Wat weinigen wisten is dat Ethan Johns de jongste twintig jaar, tussen zijn productie-opdrachten door, ook zelf liedjes schreef. Geen idee waarom hij er pas nu mee naar buiten komt, maar de titel van zijn in februari verschenen debuut-cd ‘If Not Now Then When?’ lijkt ons een aanvaardbare uitleg. Het is een prima plaat vol organische, gevarieerde en zeer Amerikaans klinkende rootsmuziek waarop de man zo goed als alles zelf doet, al zijn er bescheiden gastrolletjes weggelegd voor Ryan Adams en Laura Marling.

Behendig op de snaren

Ook in Brussel koos Ethan Johns, vanaf opener ‘Hello Sunshine’, resoluut voor een sobere, intimistische aanpak die vooral zijn songs liet spreken. De artiest bleek in het bezit van een karakterstem die beurtelings herinnerde aan Jakob Dylan, Bill Callahan en Tom Petty in een bezonken bui. De meeste van zijn verhalende, folknummers speelde hij op een akoestische gitaar en daarbij etaleerde hij niet alleen zijn behendigheid als fingerpicker, maar bediende hij zich ook vlotjes van de meest uiteenlopende tunings. De enkele keren waarop hij elektrisch ging, deed hij dat, met behulp van een bottleneck, in het even sinistere als grofkorrelige ‘Morning Blues’ en het nieuwe ‘Black Heart’. Een enkele keer, in het kwetsbare ‘Eden’, begeleidde Johns zichzelf op piano.

Soms probeerde de zanger zijn sound enigszins te pimpen met een drummachine en voegde hij via pedaaltjes een kooreffect, een drone of wat ambient geluiden toe. Dat er daarbij technisch al eens iets mis ging, leek hem niet te deren. Op andere momenten vroeg Ethan Johns het publiek zich voor te stellen dat het een harmonica of een fiddle hoorde, maar zelfs zonder de versieringen van de studioversies bleven zijn introverte liedjes moeiteloos overeind.

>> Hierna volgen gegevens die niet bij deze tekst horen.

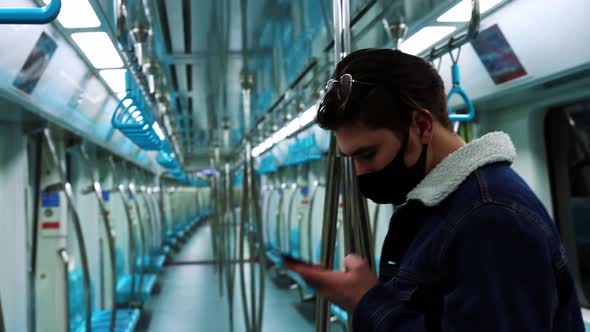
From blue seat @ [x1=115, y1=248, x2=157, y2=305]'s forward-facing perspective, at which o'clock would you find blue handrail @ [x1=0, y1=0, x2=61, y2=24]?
The blue handrail is roughly at 3 o'clock from the blue seat.

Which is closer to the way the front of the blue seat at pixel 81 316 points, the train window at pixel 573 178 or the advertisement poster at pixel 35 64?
the train window

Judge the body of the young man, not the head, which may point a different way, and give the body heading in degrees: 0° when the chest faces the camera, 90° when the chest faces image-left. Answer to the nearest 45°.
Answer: approximately 90°

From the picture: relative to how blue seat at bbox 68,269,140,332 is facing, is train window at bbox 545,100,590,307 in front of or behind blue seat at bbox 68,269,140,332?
in front

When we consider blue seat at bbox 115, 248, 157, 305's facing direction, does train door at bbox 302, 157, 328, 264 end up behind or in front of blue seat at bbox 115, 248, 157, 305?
in front

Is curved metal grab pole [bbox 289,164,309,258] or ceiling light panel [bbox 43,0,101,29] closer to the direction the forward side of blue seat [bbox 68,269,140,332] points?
the curved metal grab pole

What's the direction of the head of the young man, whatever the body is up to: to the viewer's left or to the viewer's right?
to the viewer's left

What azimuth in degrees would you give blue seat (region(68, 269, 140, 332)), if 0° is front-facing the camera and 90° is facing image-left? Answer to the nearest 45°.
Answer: approximately 270°

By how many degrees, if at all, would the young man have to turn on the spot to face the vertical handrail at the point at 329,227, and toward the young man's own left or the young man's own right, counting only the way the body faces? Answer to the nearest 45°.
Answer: approximately 45° to the young man's own right

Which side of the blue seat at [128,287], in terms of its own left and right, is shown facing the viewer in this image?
right

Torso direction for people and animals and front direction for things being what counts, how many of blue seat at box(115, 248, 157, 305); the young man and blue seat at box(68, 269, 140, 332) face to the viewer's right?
2

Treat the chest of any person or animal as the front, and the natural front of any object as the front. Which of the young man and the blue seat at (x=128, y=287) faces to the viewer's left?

Haast alles uit ‘If Not Now Then When?’ kwam voorbij: moderne protestsongs zoals ‘Rally’ of het door Bush en Blair geïnspireerde ‘Red Rooster Blue’; het fraaie ‘Whip Poor Will’, over een nachtvogel die in de mythologie van de Amerikaanse Indianen symbool staat voor de ziel die het lichaam verlaat, en het apocalyptische maar lichtvoetige ‘The Turning’. Dat Ethan Johns nog veel meer in zijn mars heeft dan wat er op zijn eerste cd staat, bleek uit het handvol nog op te nemen nummers op de setlist. ‘Among the Sugar Pines’, het epische ‘The Lo Down Ballad of James Younger’ en het intrieste walsje ‘The Modern London’ deden ons alvast uitzien naar zijn volgende werkstuk.

Nederig

Voorts smokkelde Ethan Johns enkele smaakvolle covers in zijn set. Het begon met de al tientallen keren herschreven folktraditional ‘Corrina, Corrina’. Later schudde hij een magnifieke vertolking van het bij Gillian Welch en David Rawlings betrokken ‘Revelator’ uit de snaren, om de avond ingetogen te besluiten met het van zijn vriend Howie Payne (zie The Stands) gejatte ‘Lay Down Your Tune For Me’. Officieel was het een bisnummer, maar Johns speelde het zonder het podium te verlaten en stak zo de draak met een rockritueel dat inmiddels allang tot een cliché is verworden.

Hoewel de artiest gewend is met sterren om te gaan, stelde hij zich tijdens zijn set, die hij doorspekte met veel humor en onderhoudende verhaaltjes, bescheiden, zelfs nederig op. Voor iemand die tot dusver vooral achter de schermen of als sessiemuzikant had gewerkt (onder meer als toergitarist bij Emmylou Harris), leek Ethan Johns zich in de schijnwerpers niettemin zeer op zijn gemak te voelen. Als toeschouwer voelde je je vooral geprivilegieerd een songwriter van dit kaliber in een huiskamersetting aan het werk te kunnen zien. Johns mag dan een late debutant zijn, die, althans voorlopig, het intieme contact met zijn publiek opzoekt in kleine zaaltjes, in artistiek opzicht is hij méér dan volgroeid. The only way is up.

Dirk Steenhaut

DE SETLIST: Hello Sunshine / Red Rooster Blue / Corrina, Corrina / Morning Blues / Eden / Among the Sugarpines / The Lo Down Ballad of James Younger / Whip Poor Will / Rally / Black Heart / This Modern London / The Turning / Revelator / Long Way Round / Lay Down Your Tune For Me.